I know the right answer in my mind.  I know the right answer in my heart.  However, I fail to believe the answers in my heart and my mind are true.  There are days where I tell myself over and over and over again that "I can't do this on my own.  I need Jesus."  Even then, sometimes my head & heart hear and other times they don't.  Living in this world trying to find a balance of my control and God's control just doesn't work.  It's not meant to.  Learning to give all the control to God isn't easy.  It's not meant to be.  I was designed from the very beginning of time to yearn for eternal things.  To yearn for Jesus.  We  are all are created this way.  That is why there is nothing on this earth that can satisfy our hearts fully because the only one who can do that is Jesus.

I know this in my head and in my heart but that doesn't mean that I don't have to put in the work to make sure my head and heart believe that truth.

No discipline seems pleasant at the time, but painful.
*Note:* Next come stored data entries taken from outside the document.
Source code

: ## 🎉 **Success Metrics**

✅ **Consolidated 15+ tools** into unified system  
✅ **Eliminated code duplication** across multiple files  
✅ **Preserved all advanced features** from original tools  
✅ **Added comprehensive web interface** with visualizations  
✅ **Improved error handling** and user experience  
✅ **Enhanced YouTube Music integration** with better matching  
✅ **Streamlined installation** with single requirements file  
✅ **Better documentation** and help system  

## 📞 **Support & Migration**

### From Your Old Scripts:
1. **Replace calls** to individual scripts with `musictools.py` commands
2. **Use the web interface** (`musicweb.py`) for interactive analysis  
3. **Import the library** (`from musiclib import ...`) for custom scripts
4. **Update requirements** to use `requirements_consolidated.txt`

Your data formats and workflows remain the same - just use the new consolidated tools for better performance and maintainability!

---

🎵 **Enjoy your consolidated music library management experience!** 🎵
Later on, however, it produces a harvest of righteousness and peace for those who have been trained by it. Hebrews 12:11
 This verse gives me hope.  It reminds me that Jesus is faithful and He is sovereign.  It reassures me heart that God will finish the good work he started in me.  However, it also a harsh reminder that I have to do my part but also remember fully that only God can change hearts.  I have to choose everyday to wake up, surrender my life to Jesus, and pray for Him to change my heart that day.  I have to give control to Him because "my way" isn't working out.  I talk with women twice/three times my age and they tell me that they still doubt, struggle to believe, and have to fight everyday to surrender fully to God.  I am not writing this because I have it all figured out or because I have accomplished/conquered a great feat.  I am writing this because I am finally starting to realize that I don't have to have myself all put together all the time.  I will never be wrapped in this beautiful flawless package.  Even better... Jesus doesn't me to be wrapped flawlessly.   He wants all my mess.  He wants to see the vulnerable bruised and broken me.  That me, that is bruised, broken, and utterly flawed, is the one that He died for on the cross.

I take comfort in the cross and in knowing that I don't have to have control over everything in order for Jesus to love me.  He loves me no matter how organized and put together my life is.  He chose me to be His child and loves me as a father loves His child.  There is no greater love than that.  There is not greater love than Jesus.